2030生物多様性枠組実現日本会議(J-GBF) 第一回ビジネスフォーラム【開催報告】

第一回ビジネスフォーラムの会場からの出席者による集合写真です。
開催日時 2022年3月14日(月)14:00~16:00
会場 会場(赤坂サンスカイルーム3D)およびZoomウェビナーによる配信
主催 2030生物多様性枠組実現日本会議(J-GBF)
参加者 275名(会場:35名、オンライン:240名)

2030生物多様性枠組実現日本会議(J-GBF)は、自然関連財務情報開示タスクフォース(TNFD)を始めとする生物多様性における国際動向や、国内での取組の共有、連携・協力を図るために、第一回ビジネスフォーラムを開催しました。
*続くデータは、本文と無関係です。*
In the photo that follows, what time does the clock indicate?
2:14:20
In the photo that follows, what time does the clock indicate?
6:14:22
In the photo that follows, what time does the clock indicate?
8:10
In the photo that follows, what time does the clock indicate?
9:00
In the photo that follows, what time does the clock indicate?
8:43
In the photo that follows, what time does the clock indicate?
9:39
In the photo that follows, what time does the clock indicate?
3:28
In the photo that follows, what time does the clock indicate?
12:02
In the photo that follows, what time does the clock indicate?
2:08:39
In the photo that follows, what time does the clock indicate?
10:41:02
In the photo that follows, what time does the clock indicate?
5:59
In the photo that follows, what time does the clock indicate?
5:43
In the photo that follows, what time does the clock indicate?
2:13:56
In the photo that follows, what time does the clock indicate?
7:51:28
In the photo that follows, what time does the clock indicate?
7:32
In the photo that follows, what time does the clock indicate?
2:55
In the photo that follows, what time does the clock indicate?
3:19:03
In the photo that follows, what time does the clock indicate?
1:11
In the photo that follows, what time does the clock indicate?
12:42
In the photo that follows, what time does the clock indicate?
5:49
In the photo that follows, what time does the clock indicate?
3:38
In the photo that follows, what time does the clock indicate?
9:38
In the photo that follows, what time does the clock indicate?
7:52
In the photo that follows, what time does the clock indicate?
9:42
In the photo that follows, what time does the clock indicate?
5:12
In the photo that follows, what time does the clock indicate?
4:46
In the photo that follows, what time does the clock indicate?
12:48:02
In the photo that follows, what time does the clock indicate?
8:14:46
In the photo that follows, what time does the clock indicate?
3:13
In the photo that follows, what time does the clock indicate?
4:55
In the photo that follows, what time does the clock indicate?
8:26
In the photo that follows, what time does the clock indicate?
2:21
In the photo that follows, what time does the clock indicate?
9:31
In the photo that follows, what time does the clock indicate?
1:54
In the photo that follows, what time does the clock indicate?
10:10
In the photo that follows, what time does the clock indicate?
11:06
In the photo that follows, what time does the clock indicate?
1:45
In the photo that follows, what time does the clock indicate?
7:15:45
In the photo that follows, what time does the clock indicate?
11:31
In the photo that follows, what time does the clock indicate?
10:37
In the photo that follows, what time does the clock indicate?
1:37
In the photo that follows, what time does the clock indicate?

TNFD、OECM、GBFなどの話題を中心に最新の動向について共有し、本フォーラムのキックオフとして、広く参加者への理解醸成を図りました。


開会あいさつ

環境省 環境事務次官 中井 徳太郎氏

  • ポスト2020生物多様性枠組(GBF)、次期生物多様性国家戦略、30by30の議論が進んでおり、生物多様性の分野における重要な局面を迎えている。
  • ビジネス、気候変動、パンデミック等と生物多様性との相互連関を図る動きが、国際的に活発になっている。特に、TNFD等ビジネスセクターにおける情報開示は、GBFのターゲット案やESG投資の高まりを受け、大きく動いている。
  • 本日の会がネイチャーポジティブに向けた経済や経営の後押しにつながることを祈念する。
開会の挨拶をしている、環境省環境事務次官の中井徳太郎氏の画像です。

経団連自然保護協議会 副会長 椋田 哲史氏

  • 生態系サービス、生物多様性は事業活動の基盤であり、生物多様性に十分配慮した事業活動をしていかなければ、事業の継続的な発展はもちろん、持続可能な社会の実現に貢献することができない。
  • 経済三団体を中心とした様々な関係者が集い、ビジネス分野での生物多様性に関する情報共有や議論を行う場として、第一回のビジネスフォーラムが開催されることは大きな意義がある。
  • 本フォーラムを通じて、それぞれが一層の行動変容につなげられていくことを心より期待している。
開会の挨拶をしている、経団連自然保護協議会副会長の椋田哲史氏の画像です。

第一部 基調講演

生物多様性と新型コロナ/国立環境研究所 生態リスク評価・対策研究室 室長 五箇 公一氏

  • 生物多様性は、人間が生きていく上での生命の必須基盤として重要であると同時に、社会や文化の多様性を生み出す基盤としても重要である。自然生態系ピラミッドのトップに人間が立ち、下の生き物たちの取り分を減らし、数を減らしている。これが生物多様性の劣化。さらに太陽光エネルギーだけでは足りず、化石燃料を掘り出して物質生産に充当した。結果、起こっている温暖化も環境汚染も生物多様性の劣化も三位一体で、原因はわれわれ人間による大量消費と大量廃棄。
  • 新興感染症ウイルスは次から次へ人間社会を襲ってくるが、この現象自体は人間が生物多様性を侵食した結果、起こるべくして起こった自然の摂理であるということを理解する必要がある。人と動物が適正な距離をとることが、感染症のリスク管理も含めてこれから重要になってくる。
  • ローカリゼーションと持続的社会へのパラダイムシフトで、私たちが取るべきライフスタイルは地産地消。地域にある資源やエネルギーを地域レベルで循環して持続させる社会をつくる。今こそ社会変容のチャンスだと捉えるべきであり、自立した社会、国、地域同士が協調しあう、健全なグローバル化に向かわせることが、人類が本気で生き残る上での重要な課題となってくる。
生物多様性と新型コロナウイルス感染症について講演をした、国立環境研究所生態リスク評価・対策研究室室長の五箇公一氏の画像です。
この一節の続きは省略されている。